== WHAT IS EXPECTED ==
In full and without deviation, write out the entries that follow.
[Start of section]
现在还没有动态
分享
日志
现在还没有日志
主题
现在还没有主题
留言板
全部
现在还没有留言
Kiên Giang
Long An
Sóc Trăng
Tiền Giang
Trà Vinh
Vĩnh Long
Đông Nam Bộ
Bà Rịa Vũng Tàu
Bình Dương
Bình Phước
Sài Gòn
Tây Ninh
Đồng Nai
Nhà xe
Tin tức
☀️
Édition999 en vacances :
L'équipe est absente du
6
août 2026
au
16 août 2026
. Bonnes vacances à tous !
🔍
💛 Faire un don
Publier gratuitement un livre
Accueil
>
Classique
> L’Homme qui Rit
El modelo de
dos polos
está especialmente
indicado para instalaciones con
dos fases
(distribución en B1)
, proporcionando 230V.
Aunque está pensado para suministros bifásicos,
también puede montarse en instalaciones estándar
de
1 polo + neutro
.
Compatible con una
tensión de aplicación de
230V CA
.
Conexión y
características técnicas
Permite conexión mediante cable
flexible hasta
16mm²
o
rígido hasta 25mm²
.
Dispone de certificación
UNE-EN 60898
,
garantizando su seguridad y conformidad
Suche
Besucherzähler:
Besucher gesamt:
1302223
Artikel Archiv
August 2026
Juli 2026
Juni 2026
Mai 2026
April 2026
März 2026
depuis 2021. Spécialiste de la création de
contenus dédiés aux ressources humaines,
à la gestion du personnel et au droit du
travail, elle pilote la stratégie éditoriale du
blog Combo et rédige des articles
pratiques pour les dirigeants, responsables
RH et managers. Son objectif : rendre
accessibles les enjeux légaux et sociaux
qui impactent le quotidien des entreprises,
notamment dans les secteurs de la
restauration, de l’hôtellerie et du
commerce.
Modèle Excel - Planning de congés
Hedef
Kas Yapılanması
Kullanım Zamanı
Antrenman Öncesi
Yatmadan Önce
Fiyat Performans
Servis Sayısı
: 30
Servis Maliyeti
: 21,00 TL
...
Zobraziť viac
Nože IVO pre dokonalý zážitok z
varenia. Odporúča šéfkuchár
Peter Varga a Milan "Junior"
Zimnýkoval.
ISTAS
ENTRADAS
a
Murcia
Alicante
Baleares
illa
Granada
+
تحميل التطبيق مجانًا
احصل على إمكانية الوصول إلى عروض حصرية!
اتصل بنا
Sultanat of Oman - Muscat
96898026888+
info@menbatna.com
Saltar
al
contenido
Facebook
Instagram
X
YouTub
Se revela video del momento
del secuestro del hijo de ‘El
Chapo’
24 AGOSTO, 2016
[End of section]
== ANSWER TO THIS TASK ==
现在还没有动态
分享
日志
现在还没有日志
主题
现在还没有主题
留言板
全部
现在还没有留言
Kiên Giang
Long An
Sóc Trăng
Tiền Giang
Trà Vinh
Vĩnh Long
Đông Nam Bộ
Bà Rịa Vũng Tàu
Bình Dương
Bình Phước
Sài Gòn
Tây Ninh
Đồng Nai
Nhà xe
Tin tức
☀️
Édition999 en vacances :
L'équipe est absente du
6
août 2026
au
16 août 2026
. Bonnes vacances à tous !
🔍
💛 Faire un don
Publier gratuitement un livre
Accueil
>
Classique
> L’Homme qui Rit
El modelo de
dos polos
está especialmente
indicado para instalaciones con
dos fases
(distribución en B1)
, proporcionando 230V.
Aunque está pensado para suministros bifásicos,
también puede montarse en instalaciones estándar
de
1 polo + neutro
.
Compatible con una
tensión de aplicación de
230V CA
.
Conexión y
características técnicas
Permite conexión mediante cable
flexible hasta
16mm²
o
rígido hasta 25mm²
.
Dispone de certificación
UNE-EN 60898
,
garantizando su seguridad y conformidad
Suche
Besucherzähler:
Besucher gesamt:
1302223
Artikel Archiv
August 2026
Juli 2026
Juni 2026
Mai 2026
April 2026
März 2026
depuis 2021. Spécialiste de la création de
contenus dédiés aux ressources humaines,
à la gestion du personnel et au droit du
travail, elle pilote la stratégie éditoriale du
blog Combo et rédige des articles
pratiques pour les dirigeants, responsables
RH et managers. Son objectif : rendre
accessibles les enjeux légaux et sociaux
qui impactent le quotidien des entreprises,
notamment dans les secteurs de la
restauration, de l’hôtellerie et du
commerce.
Modèle Excel - Planning de congés
Hedef
Kas Yapılanması
Kullanım Zamanı
Antrenman Öncesi
Yatmadan Önce
Fiyat Performans
Servis Sayısı
: 30
Servis Maliyeti
: 21,00 TL
...
Zobraziť viac
Nože IVO pre dokonalý zážitok z
varenia. Odporúča šéfkuchár
Peter Varga a Milan "Junior"
Zimnýkoval.
ISTAS
ENTRADAS
a
Murcia
Alicante
Baleares
illa
Granada
+
تحميل التطبيق مجانًا
احصل على إمكانية الوصول إلى عروض حصرية!
اتصل بنا
Sultanat of Oman - Muscat
96898026888+
info@menbatna.com
Saltar
al
contenido
Facebook
Instagram
X
YouTub
Se revela video del momento
del secuestro del hijo de ‘El
Chapo’
24 AGOSTO, 2016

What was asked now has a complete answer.